Bid to quiz Kusa on Lockerbie bomb
Scottish prosecutors have told the Foreign Office they want to interview Musa Kusa in connection with the Lockerbie bombing.
The Crown Office said prosecuting and investigating authorities want to speak to the former Libyan foreign minister over the 1988 bombing of Pan Am 103 over Lockerbie.
A spokesman said: "We have notified the Foreign and Commonwealth Office that the Scottish prosecuting and investigating authorities wish to interview Mr Kusa in connection with the Lockerbie bombing. The investigation into the Lockerbie bombing remains open and we will pursue all relevant lines of inquiry."
Mr Kusa fled to the UK after deciding he was "no longer willing" to represent the dictator on the world stage. He arrived at Farnborough Airport in Hampshire from Tunisia on Wednesday night.
A key player in Colonel Muammar Gaddafi's regime, he previously acted as the country's representative in Britain. He became Libya's foreign affairs minister in March 2009 having headed the Libyan intelligence agency from 1994 to 2009.

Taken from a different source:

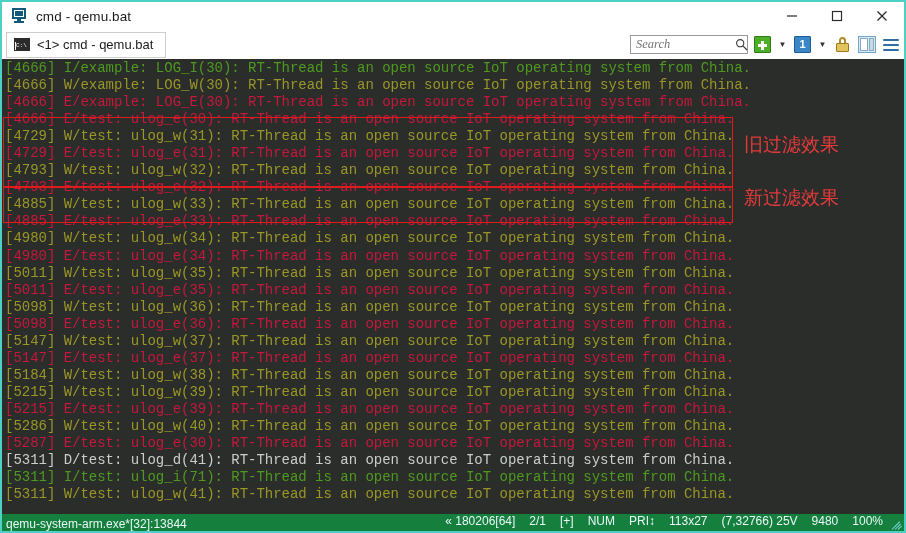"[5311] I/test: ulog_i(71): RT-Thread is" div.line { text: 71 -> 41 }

He was widely credited with persuading the dictator to reach an accommodation with the West and stop developing weapons and funding terrorism. He is believed to have played a key role in securing the release of the only man convicted of the Lockerbie atrocity, Abdelbaset Ali Mohmed al-Megrahi - and is thought to hold vital information about the bombing.
The inquiry into the bombing of Pan Am Flight 103 has remained open. The Boeing 747 jumbo jet was en route from London to New York when it was blown out of the sky over the Dumfriesshire town. Some 243 passengers, 16 crew and 11 residents of the town were killed and debris from the aircraft was spread over 845 square miles between Lockerbie and the North Sea.
Detective Superintendent Mickey Dalgliesh said: "Dumfries and Galloway Constabulary are aware that Crown Office have been in contact with the Foreign and Commonwealth Office advising them that Scottish prosecuting and investigating authorities wish to interview Mr Kusa in connection with the Lockerbie bombing. This is in line with our position that the investigation into the Lockerbie bombing remains open and we are determined to pursue all relevant lines of inquiry."
Jim Swire, whose daughter Flora was killed in the bombing, said he thought Mr Kusa "knows everything". He said: "He was clearly running things. If Libya was involved in Lockerbie, he can tell us how they carried out the atrocity and why."
A Downing Street spokesman said the investigation into Lockerbie remained a matter for authorities in Scotland. He said any decisions under the International Criminal Court process set up by UN Security Council Resolution 1970 were for the overseeing prosecutor.